The Ythyn were a Scavenger species with a speciality: they collected the dead. They did nothing with them, just stored them sorted roughly by category, type and size, and they usually only collected those bodies — and sometimes the ships and other devices they arrived on — that nobody else wanted. But it was still an irredeemably macabre habit and as a result they shared a generic nickname with other death-obsessed species, having become known as Morbs.

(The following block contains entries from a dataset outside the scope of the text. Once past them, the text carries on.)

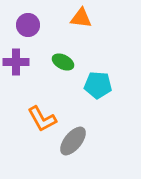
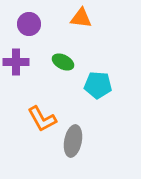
purple circle: moved 1 px right, 1 px up
gray ellipse: rotated 28 degrees counterclockwise
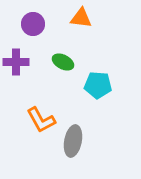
purple circle: moved 4 px right
orange L-shape: moved 1 px left, 1 px down
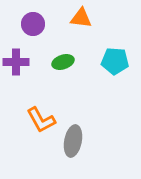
green ellipse: rotated 45 degrees counterclockwise
cyan pentagon: moved 17 px right, 24 px up
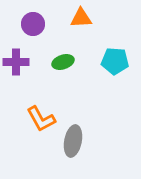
orange triangle: rotated 10 degrees counterclockwise
orange L-shape: moved 1 px up
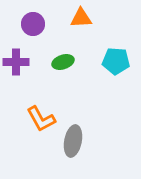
cyan pentagon: moved 1 px right
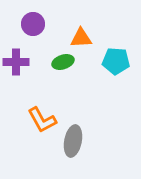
orange triangle: moved 20 px down
orange L-shape: moved 1 px right, 1 px down
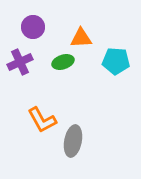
purple circle: moved 3 px down
purple cross: moved 4 px right; rotated 25 degrees counterclockwise
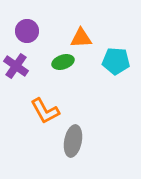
purple circle: moved 6 px left, 4 px down
purple cross: moved 4 px left, 4 px down; rotated 30 degrees counterclockwise
orange L-shape: moved 3 px right, 9 px up
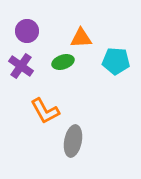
purple cross: moved 5 px right
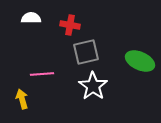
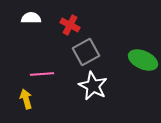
red cross: rotated 18 degrees clockwise
gray square: rotated 16 degrees counterclockwise
green ellipse: moved 3 px right, 1 px up
white star: rotated 8 degrees counterclockwise
yellow arrow: moved 4 px right
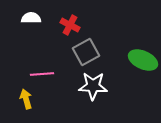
white star: rotated 24 degrees counterclockwise
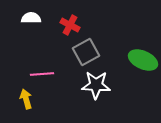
white star: moved 3 px right, 1 px up
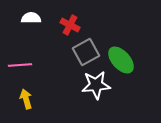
green ellipse: moved 22 px left; rotated 24 degrees clockwise
pink line: moved 22 px left, 9 px up
white star: rotated 8 degrees counterclockwise
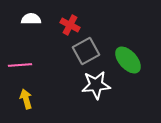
white semicircle: moved 1 px down
gray square: moved 1 px up
green ellipse: moved 7 px right
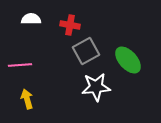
red cross: rotated 18 degrees counterclockwise
white star: moved 2 px down
yellow arrow: moved 1 px right
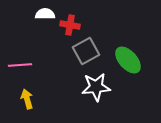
white semicircle: moved 14 px right, 5 px up
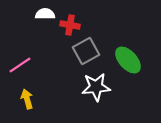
pink line: rotated 30 degrees counterclockwise
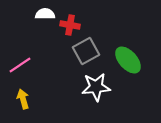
yellow arrow: moved 4 px left
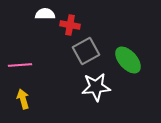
pink line: rotated 30 degrees clockwise
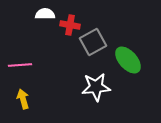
gray square: moved 7 px right, 9 px up
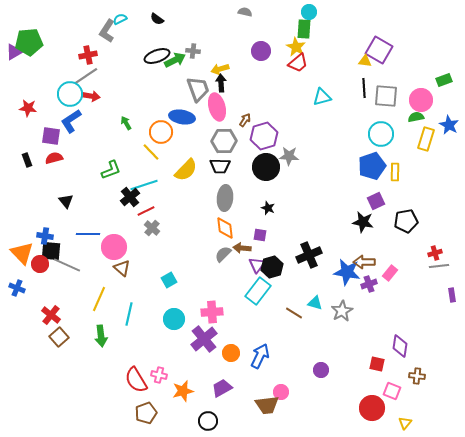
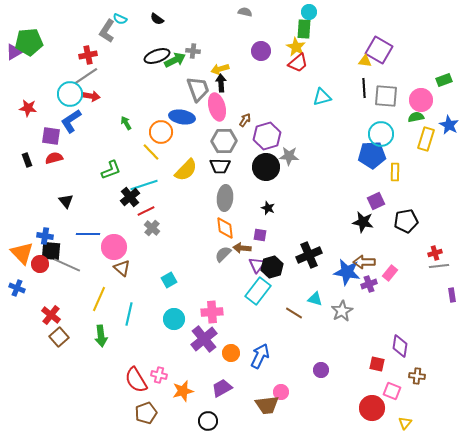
cyan semicircle at (120, 19): rotated 128 degrees counterclockwise
purple hexagon at (264, 136): moved 3 px right
blue pentagon at (372, 166): moved 11 px up; rotated 16 degrees clockwise
cyan triangle at (315, 303): moved 4 px up
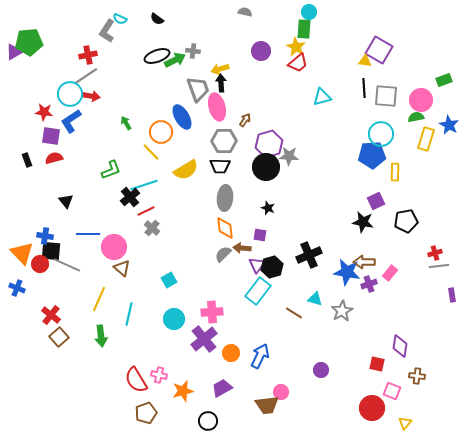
red star at (28, 108): moved 16 px right, 4 px down
blue ellipse at (182, 117): rotated 50 degrees clockwise
purple hexagon at (267, 136): moved 2 px right, 8 px down
yellow semicircle at (186, 170): rotated 15 degrees clockwise
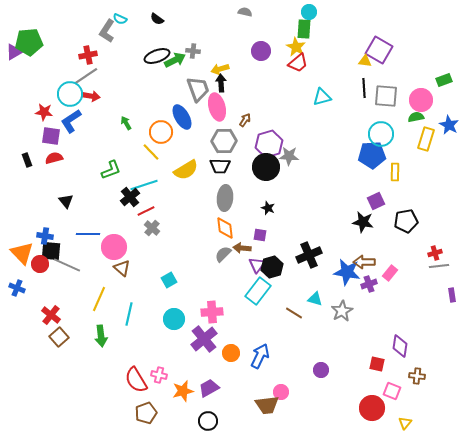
purple trapezoid at (222, 388): moved 13 px left
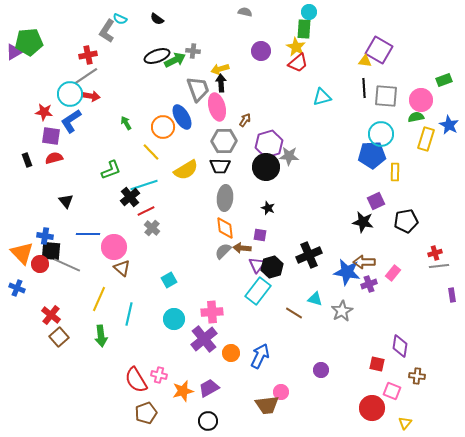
orange circle at (161, 132): moved 2 px right, 5 px up
gray semicircle at (223, 254): moved 3 px up
pink rectangle at (390, 273): moved 3 px right
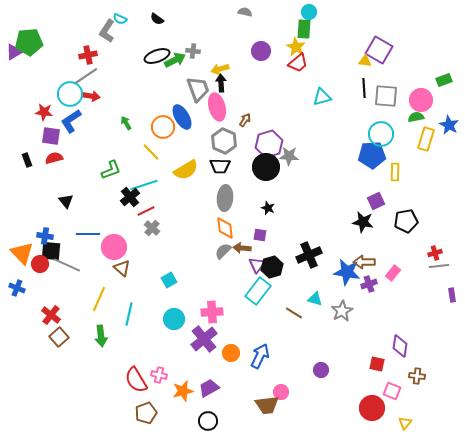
gray hexagon at (224, 141): rotated 25 degrees clockwise
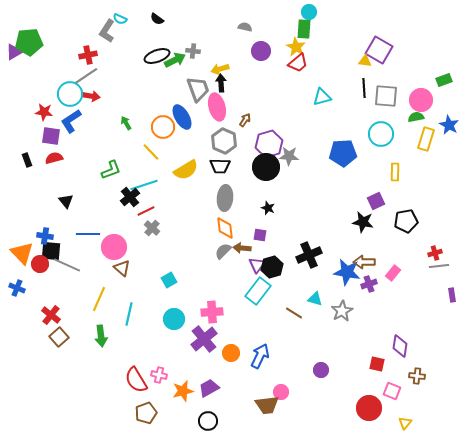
gray semicircle at (245, 12): moved 15 px down
blue pentagon at (372, 155): moved 29 px left, 2 px up
red circle at (372, 408): moved 3 px left
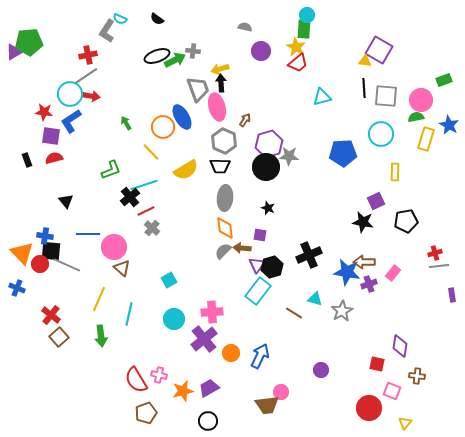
cyan circle at (309, 12): moved 2 px left, 3 px down
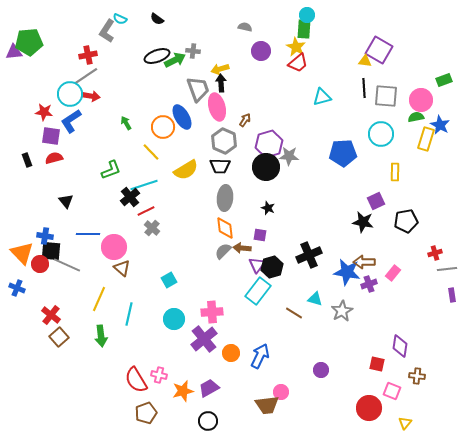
purple triangle at (14, 52): rotated 24 degrees clockwise
blue star at (449, 125): moved 9 px left
gray line at (439, 266): moved 8 px right, 3 px down
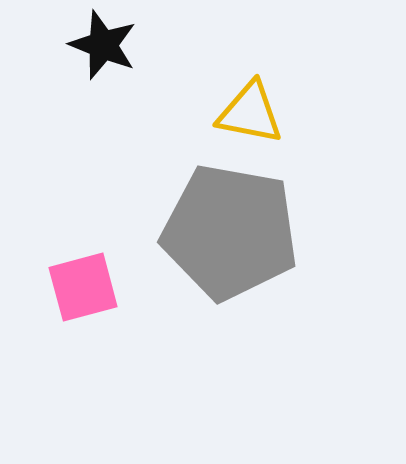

Fassin and Y’sul were welcomed in the cavernous, gently lit entrance hall by a Ythyn officer, a great dark avian three metres tall in a glistening, near-transparent slick-suit over skin like dark blue parchment. Tightly bound double wings, which fully stretched would have spread a dozen metres, indicated the Ythyn was a junior. It stood on an uneven tripod of legs: one thick limb to the rear, two thinner ones in front. The creature’s lipped beak was inlaid with precious metals, glittering under the gel of the slick-suit. Its two eyes were huge roundels of black. Thin, curved pipes led from its nostril gratings to sets of small tanks on its back like spherical eggs of tarnished silver. There were no atmosphere-locks on an Ythyn ship; the crew, like their dead charges, spent their entire time in hard vacuum. Exposed only to that hushed nothingness, enclosed by the great ship and so kept within a few degrees of absolute zero, the bodies of the dead could lie undisturbed and uncorrupted by nothing more than whatever had killed them and by the effects of their slow or sudden freezing, for aeons.
· You are welcome, the Ythyn officer told them in a flat, unaccented signal, prefixed only by formal signifiers for sadness and reverence. — You are Mr Taak and you are Mr Y’sul, yes?
· Yes, Fassin sent.
· I am Duty Receptioneer Ninth Lapidarian. I am happy and honoured to be known as “Ninth’ or just “Duty’. Tell me, have either of you two gentlemen made any arrangements for the treatment or disposal of your bodies, after death?
* * *
The Ythyn had been collecting the dead for a billion years, the result of a kind of gruesome techno-curse visited upon them by a species they had fought against and been utterly defeated by. They had lost their small empire, lost their few planets, lost their major habitats and most of their ships and they had even lost themselves, coerced into a programme of genetic amendment that turned them from intellectually rounded beings into creatures utterly obsessed with death.